Considerando a percepção de estímulos sociais, Adelmann e Zajonk (1985), Zajonk (1989), procuraram compreender como a expressividade facial pode desempenhar um papel causal na emoção. Partindo de uma noção que tem origem em trabalhos de Waynbaum (1907), sobre a associação emoção – sistemas vasculares, propõem a "teoria vascular da eferência emocional" (Strongman, 1998), baseada na afectação dos músculos do rosto na circulação venosa. Zajonc considera esta teoria como potencialmente válida para a compreensão de temas como preferências e aversões inconscientes, efeito placebo, "biofeedback". Embora deduzindo várias hipóteses empiricamente testáveis, concluiu não haver evidência factual suficiente para rejeitar qualquer das teorias sobre a correlação eferência facial – experiência emocional.

Segundo Strongman (1998) a teoria vascular da emoção é particularmente interessante por tratar de temas que até ao momento não têm sido abordados em profundidade noutras teorias. Destaca-se a constatação de que as expressões faciais afectam os seios cavernosos, restringindo a circulação venosa e consequentemente, provocando um arrefecimento do sangue arterial fornecido ao cérebro. As alterações da temperatura cerebral podem ter efeito na libertação ou bloqueamento de neurotransmissores envolvidos na emoção. Aquele autor sublinha que esta teoria e alguma evidência que ela originou sugerem possíveis mecanismos em que a emoção e a cognição possam funcionar independentemente.

A importância do trabalho de Zajonk parece-nos inequívoca, assim como a polémica "emoção – cognição" parece ter trazido grande interesse e motivação para a

realização de vários trabalhos.
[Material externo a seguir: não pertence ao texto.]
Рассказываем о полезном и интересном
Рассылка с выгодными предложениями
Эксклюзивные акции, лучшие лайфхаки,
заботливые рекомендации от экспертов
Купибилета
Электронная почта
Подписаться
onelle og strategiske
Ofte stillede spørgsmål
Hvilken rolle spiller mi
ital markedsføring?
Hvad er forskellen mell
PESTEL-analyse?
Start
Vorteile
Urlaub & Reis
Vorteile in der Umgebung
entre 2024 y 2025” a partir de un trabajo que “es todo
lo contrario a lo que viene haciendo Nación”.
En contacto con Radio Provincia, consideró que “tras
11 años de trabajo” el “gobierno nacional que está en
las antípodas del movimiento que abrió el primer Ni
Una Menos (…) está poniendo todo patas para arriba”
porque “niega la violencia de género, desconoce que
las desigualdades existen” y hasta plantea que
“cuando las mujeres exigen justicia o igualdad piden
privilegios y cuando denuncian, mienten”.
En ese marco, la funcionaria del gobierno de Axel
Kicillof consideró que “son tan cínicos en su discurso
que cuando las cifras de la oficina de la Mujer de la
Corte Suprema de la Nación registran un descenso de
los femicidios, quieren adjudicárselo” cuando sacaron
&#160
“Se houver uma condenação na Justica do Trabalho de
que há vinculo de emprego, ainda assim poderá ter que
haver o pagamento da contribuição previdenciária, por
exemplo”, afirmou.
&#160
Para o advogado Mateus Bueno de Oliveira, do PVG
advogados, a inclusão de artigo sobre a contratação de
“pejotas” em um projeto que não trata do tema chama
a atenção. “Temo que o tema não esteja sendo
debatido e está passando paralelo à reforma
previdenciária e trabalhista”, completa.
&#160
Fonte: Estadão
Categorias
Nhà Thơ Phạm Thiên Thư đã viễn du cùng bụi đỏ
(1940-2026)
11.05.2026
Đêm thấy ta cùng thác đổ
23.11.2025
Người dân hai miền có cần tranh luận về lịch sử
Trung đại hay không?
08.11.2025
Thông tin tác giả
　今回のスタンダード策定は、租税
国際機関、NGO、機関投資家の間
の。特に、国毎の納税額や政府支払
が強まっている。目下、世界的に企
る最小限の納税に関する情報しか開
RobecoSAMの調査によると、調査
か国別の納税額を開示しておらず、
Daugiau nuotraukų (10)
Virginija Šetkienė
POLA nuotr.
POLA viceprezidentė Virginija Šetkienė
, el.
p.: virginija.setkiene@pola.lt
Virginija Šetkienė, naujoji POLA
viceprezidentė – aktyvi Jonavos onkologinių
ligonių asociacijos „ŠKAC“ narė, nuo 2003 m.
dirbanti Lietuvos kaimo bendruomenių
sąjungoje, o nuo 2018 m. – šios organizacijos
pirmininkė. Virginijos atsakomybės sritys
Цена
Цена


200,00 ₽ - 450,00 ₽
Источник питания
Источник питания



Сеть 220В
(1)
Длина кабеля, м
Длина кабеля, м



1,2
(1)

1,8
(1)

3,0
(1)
Vemos bastante congruência, em termos retrospectivos, entre a fase emocional do desenvolvimento infantil segundo Wallon e as colocações de Zajonk; em termos prospectivos o desenvolvimento de terapêuticas medicamentosas para as dificuldades sexuais masculinas relacionadas com a distensão muscular das auréolas dos corpos cavernosos na fisiologia da erecção, ou ainda no campo da fobia social, na compreensão do fenómeno da ereutofobia (disfunção involuntária na circulação do rosto que provoca o rubor).

A propósito daquela polémica, concordamos com LeDoux (1998) quando afirma tratar-se, eminentemente, de uma questão de definição de termos, e muito especialmente sublinhamos, da diferenciação entre aspectos conscientes e inconscientes.